> _WRITTEN TASKS_:
- a) According to the MySQL performance article, why do developers often need to make specific configuration changes to the database server? Answer in one to three sentences.
- b) Write the next part of the article on MySQL performance, starting after its final sentence.

> _DOCUMENT SEGMENT_:
+++++

PHP Classes

MySQL Performance Insights

Recommend this page to a friend!
  Blog PHP Classes blog   RSS 1.0 feed RSS 2.0 feed   Blog MySQL Performance Ins...   Post a comment Post a comment   See comments See comments (0)   Trackbacks (0)  


Viewers: 424

Categories: PHP Tutorials, PHP Performance

MySQL is a popular database server used by many developers to store and retrieved application data.

You often need to perform specific database server configuration changes to increase those applications' performance.

Read this article to have a complete set of steps for optimizing MySQL performance.

Loaded Article

In this article you will learn:

1. Introduction to Storing and Retrieve Application Data in MySQL Servers

2. Introduction to MySQL Database Server

3. What is an INDEX

4. What Happens When a Column is Indexed

5. What Are Composite Indexes

6. How to Setup a Primary Key

7. How to Improve the Performance of Heavy Data Access Applications

8. How to Setup MySQL Replication

1. Introduction to Storing and Retrieve Application Data in MySQL Servers

When it comes to managing data, some people usually think of Excel.

When this comes to a website of dynamic nature, data is usually stored in a database.

The websites can also use Excel files or simple files in the file system to store data of the sites' applications.

+++++

A block of data:
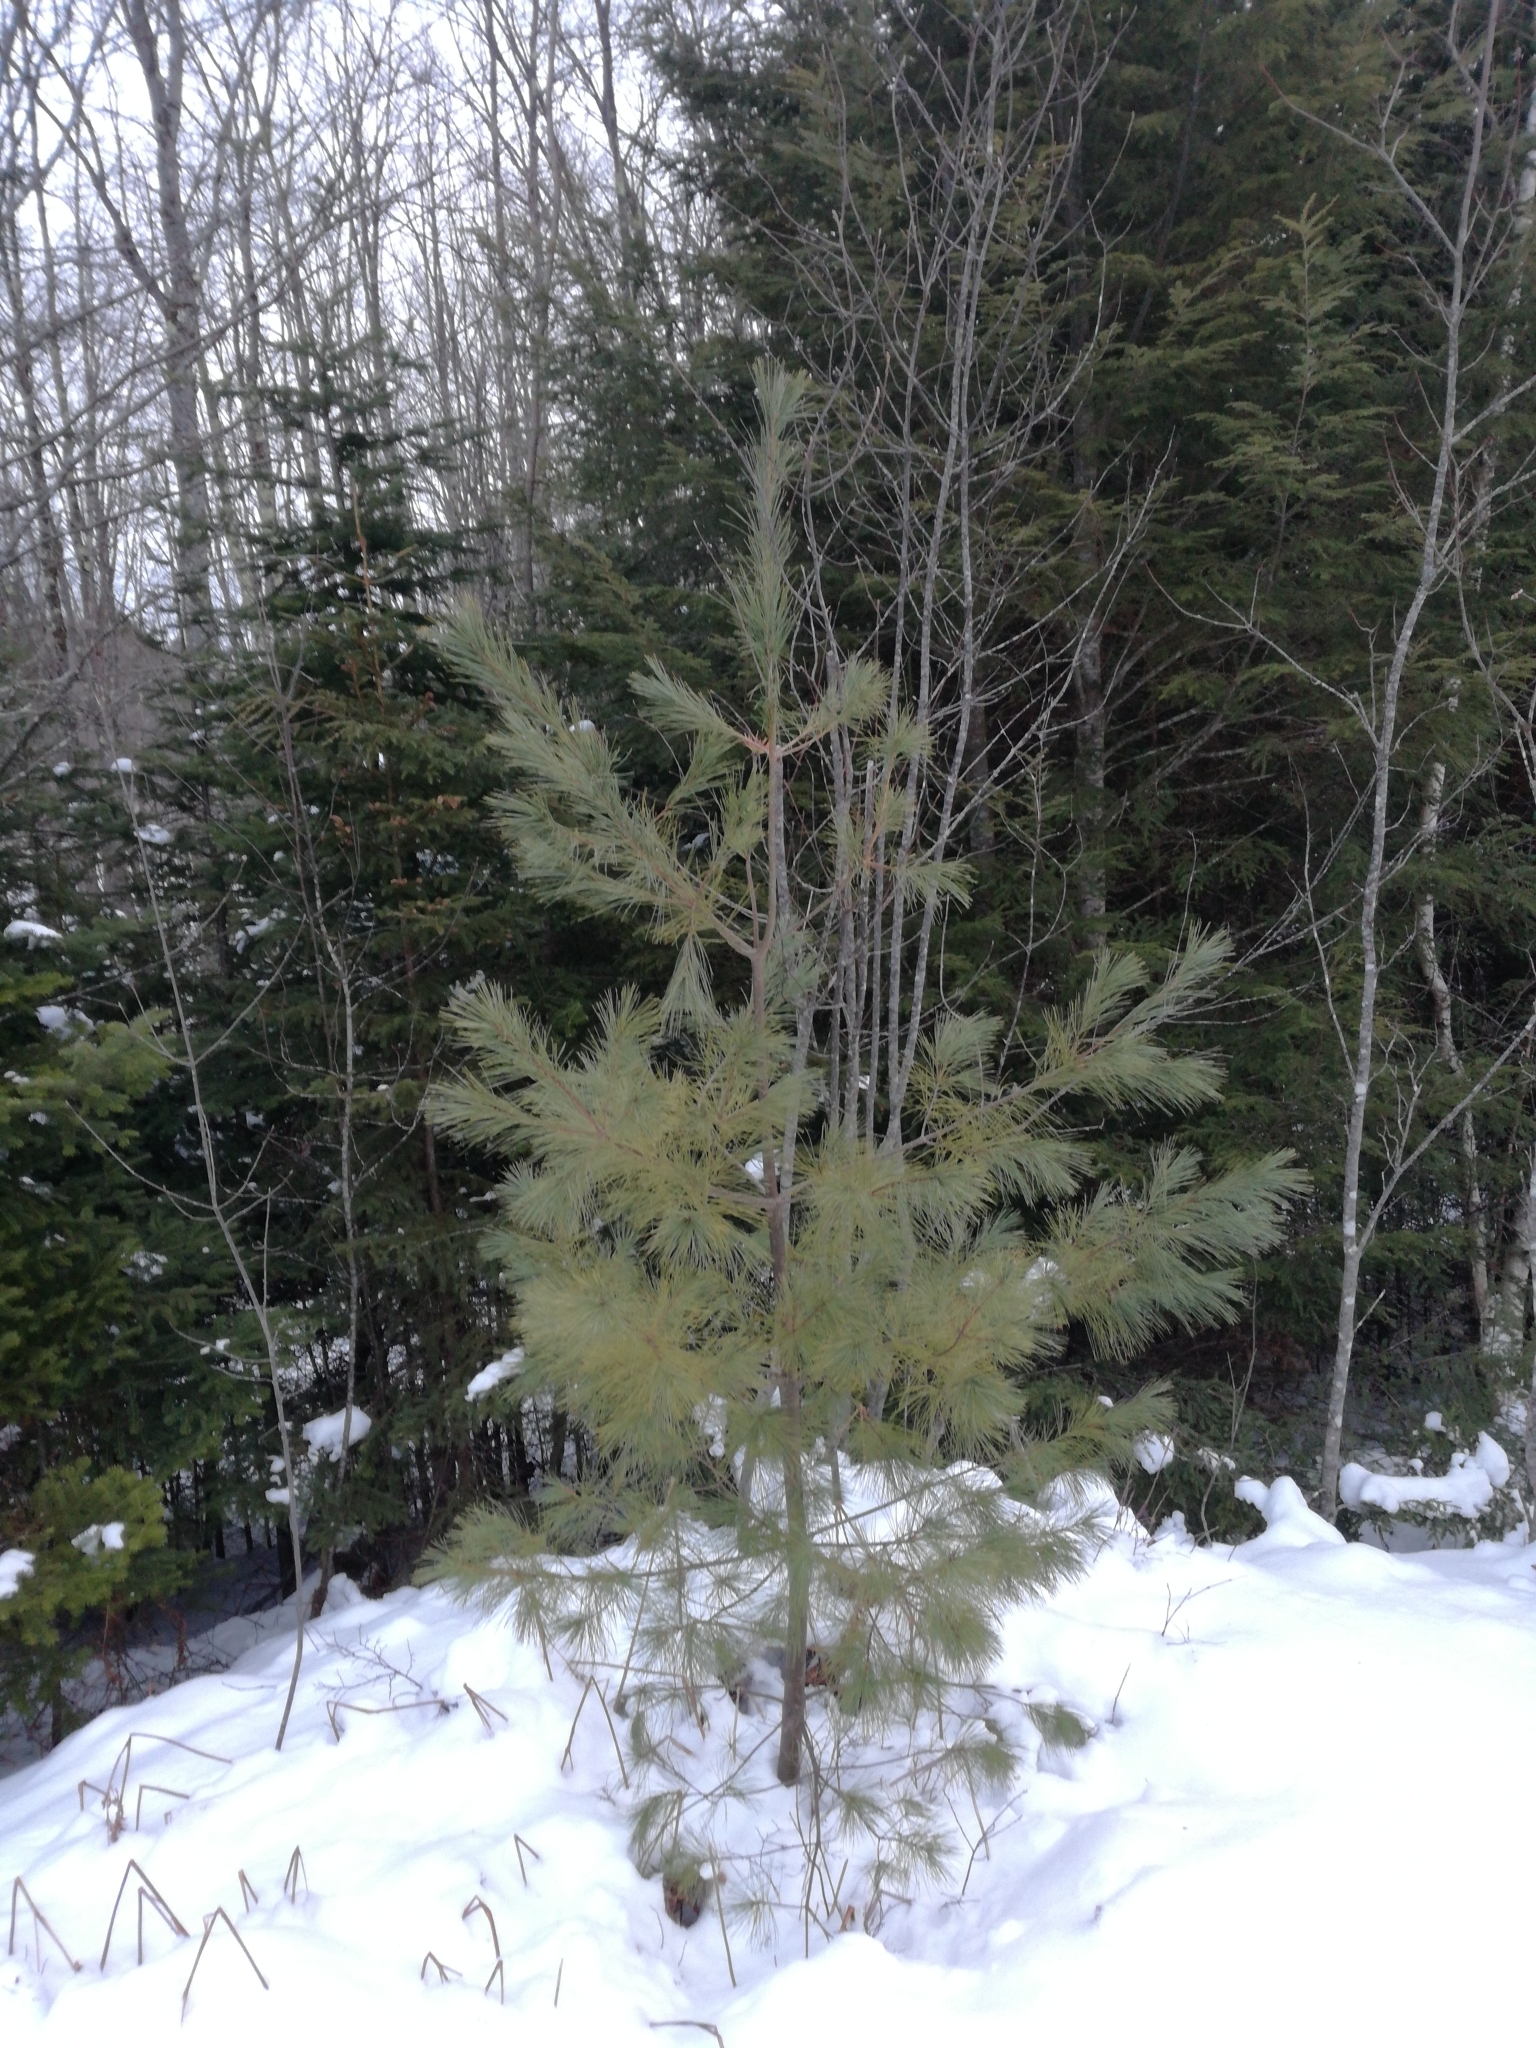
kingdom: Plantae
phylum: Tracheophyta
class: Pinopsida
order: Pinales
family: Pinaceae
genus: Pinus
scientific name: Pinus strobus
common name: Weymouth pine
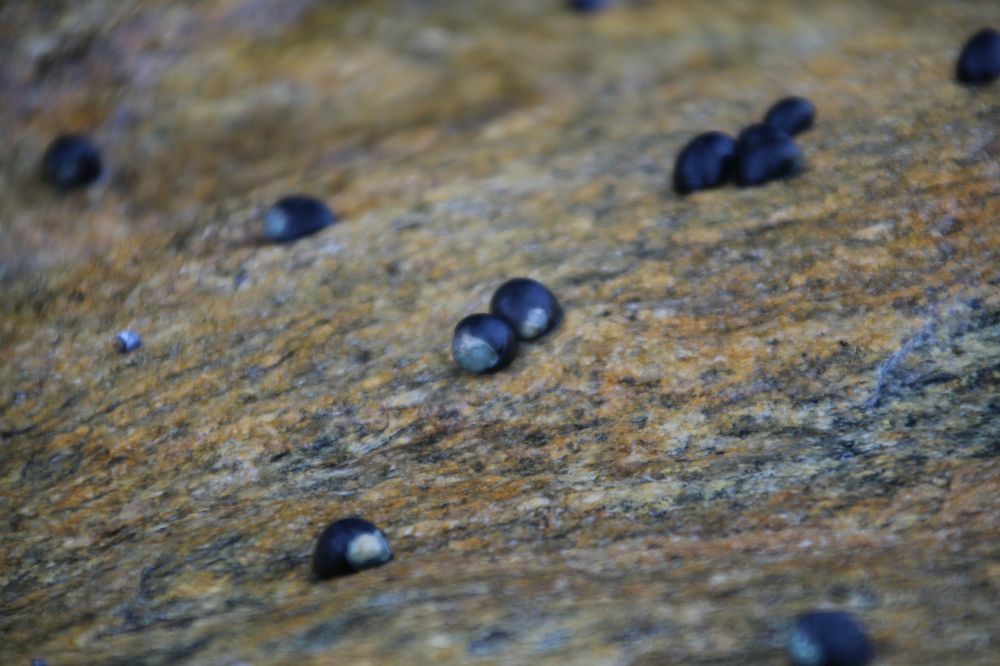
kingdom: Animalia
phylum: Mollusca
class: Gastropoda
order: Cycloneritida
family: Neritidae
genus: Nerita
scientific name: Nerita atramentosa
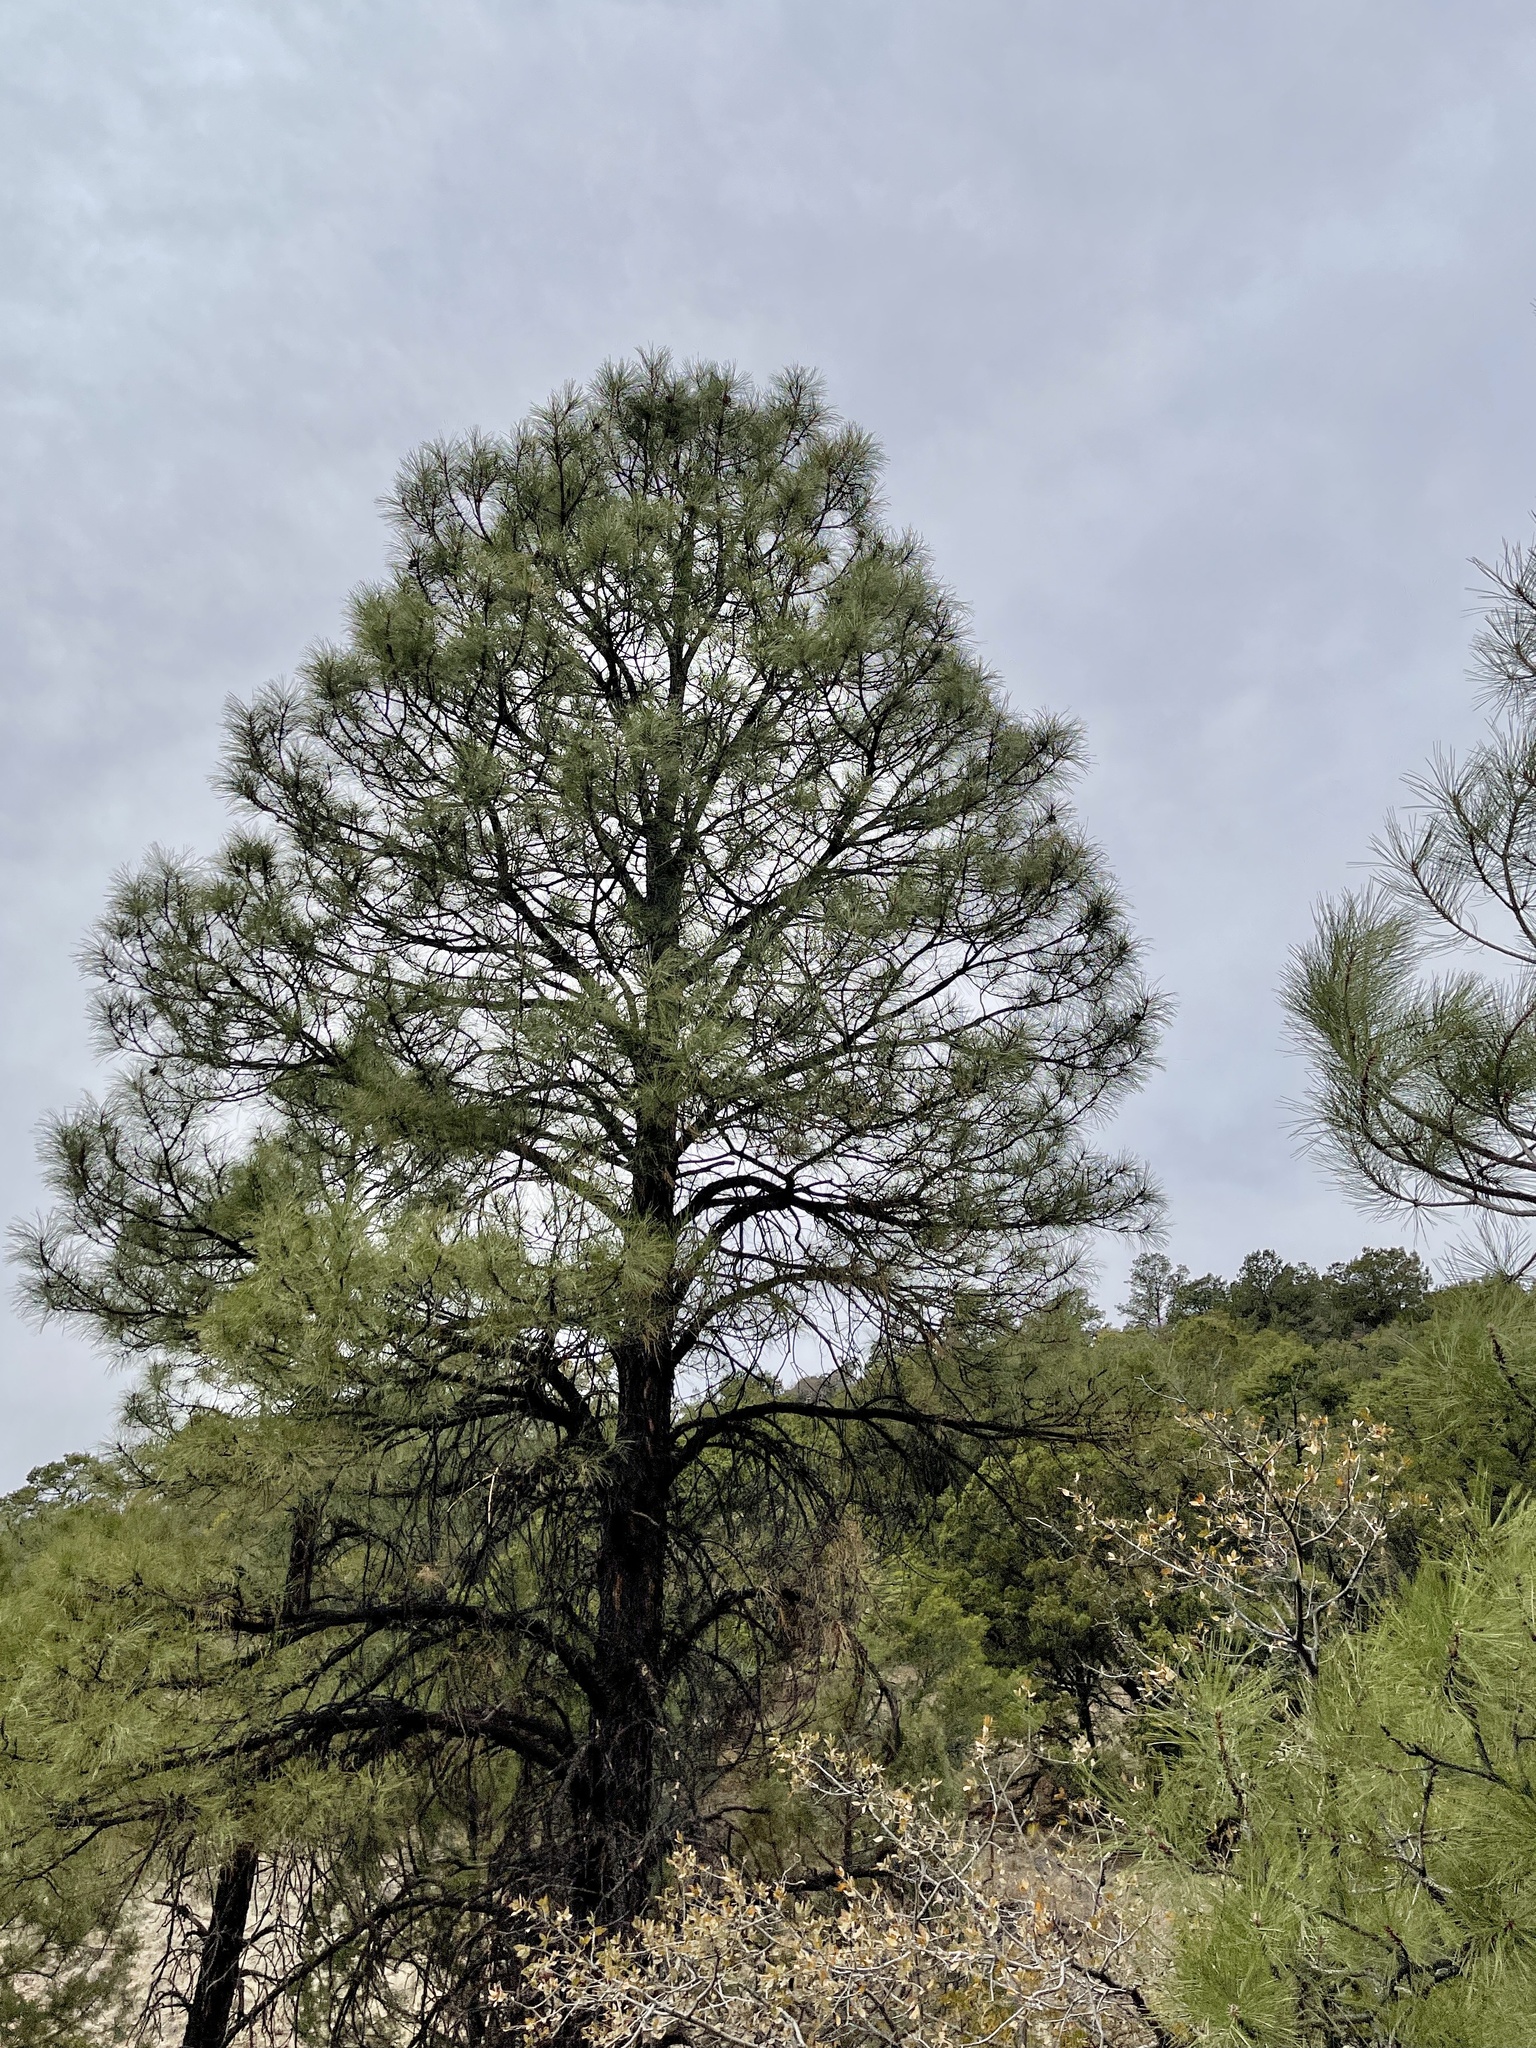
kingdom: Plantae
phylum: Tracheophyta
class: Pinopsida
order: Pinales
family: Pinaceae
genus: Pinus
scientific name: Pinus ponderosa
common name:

+++++

> _RESPONSES TO THE TASKS_:
- a) Developers often need to make these changes to increase the performance of their applications, which use MySQL to store and retrieve data.

- b)
Database servers implement algorithms for retrieving data efficiently depending on the queries they execute.

A lot of Open Source database servers are available in the market. You can search on Google for these open source databases and learn about them.

In this article, I will discuss one of the most commonly used databases for supporting websites programmed in PHP. Its MySQL!

2. Introduction to MySQL Database Server

MySQL is used for storing and retrieving data. It implements features to perform operations for getting the desired results.

MySQL supports Structured Query Language (SQL) for performing query operations.

I will not go deep into the Language (SQL) syntax. I will just continue the discussion about the features that can help applications scale website when a MySQL database is in use.

The very basic information one should know is databases saves the provided data on the server machine file system.

Whenever a user creates a database, a folder is created in the file system at a specific path. The folder name depends on the database name specified during its creation.

Tables inside the database are saved as files in the database folder. The file name of table is basically the name of the table that we ask to create.

The data retrieval process uses SQL SELECT queries to access the data is from these database table files in the file system.

This is the basics about how data is saved and retrieved.

As I mentioned above, the database server provides features to support database applications.

Table indexes are one of the most commonly known features to improve database access performance.

3. What is an INDEX

Indexes are created using the values of the columns of a table.

4. What Happens When a Column is Indexed

For example, we have two MySQL servers of the same configuration, each containing a table with a million records.

Suppose the table has around 18 columns, and the last one is is_deleted, which can have values 'Yes'/'No' (a string).

Let us execute a SELECT query on both servers like the one below.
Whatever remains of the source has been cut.